**COSA FARE:**
**a.** Rispondi alle seguenti domande sul testo sull'Astrattismo in America Latina.
(i) In quale periodo, secondo il testo, l'America Latina è diventata un laboratorio di esperienze e di proposte innovative nel campo dell'Astrattismo?
(ii) Quale ragione è apparsa convincente per spiegare la propensione del subcontinente americano per la pratica astrattivo-geometrica?
(iii) Da quale orientamento erano caratterizzate le civiltà mesoamericane precolombiane?
**b.** Riscrivi il passo del testo sull'Astrattismo in America Latina che comincia con "Qualche studioso ha" e prosegue fino a "alla sensibilità simbolistica.", cambiando "pratica" in "ricerca".

───── TESTO FORNITO ─────

Nella seconda metà del ‘900 l’America Latina assume la guida reale della ricerca astrattista, proponendosi come straordinario laboratorio di nuove esperienze creative

È nostro convincimento critico-storiografico che l’America Latina sia diventata, nel corso della seconda metà del ‘900, uno straordinario laboratorio di esperienze e di proposte innovative nel campo dell’Astrattismo e che essa abbia saputo guadagnarsi una posizione di assoluta preminenza nello scenario internazionale nell’ambito di questo specifico campo di intervento artistico.

Qualche studioso ha provato ad interrogarsi per cercare di comprendere se potessero esserci delle ragioni storiche ed oggettive che potessero giustificare una sorta di propensione – quasi ‘naturale’ – del subcontinente americano per la pratica astrattivo-geometrica.   Una ragione convincente è apparsa quella della assenza di importanti pregressi storici di tipo ‘figurativo’, come erano stati, ad esempio, invece, quelli delle civiltà mesoamericane precolombiane caratterizzate da un orientamento molto forte alla sensibilità simbolistica.

───── DATI GREZZI ─────

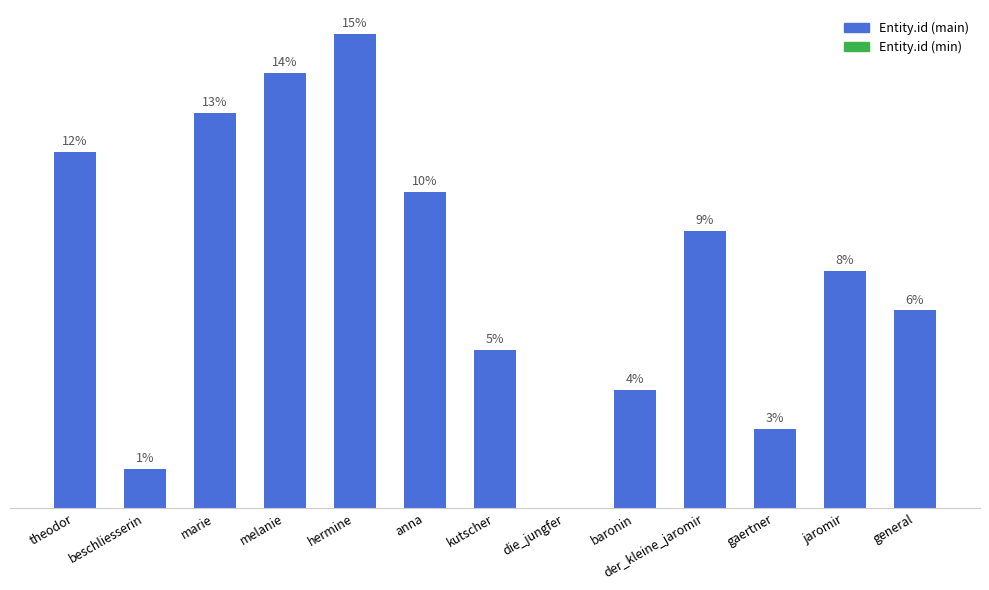

At which label is the value closest to 6?

jaromir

─────

**SOLUZIONI DEI COMPITI:**
**a.**
(i) Nel corso della seconda metà del '900.
(ii) L'assenza di importanti pregressi storici di tipo 'figurativo'.
(iii) Da un orientamento molto forte alla sensibilità simbolistica.

**b.**
Qualche studioso ha provato ad interrogarsi per cercare di comprendere se potessero esserci delle ragioni storiche ed oggettive che potessero giustificare una sorta di propensione – quasi ‘naturale’ – del subcontinente americano per la ricerca astrattivo-geometrica.   Una ragione convincente è apparsa quella della assenza di importanti pregressi storici di tipo ‘figurativo’, come erano stati, ad esempio, invece, quelli delle civiltà mesoamericane precolombiane caratterizzate da un orientamento molto forte alla sensibilità simbolistica.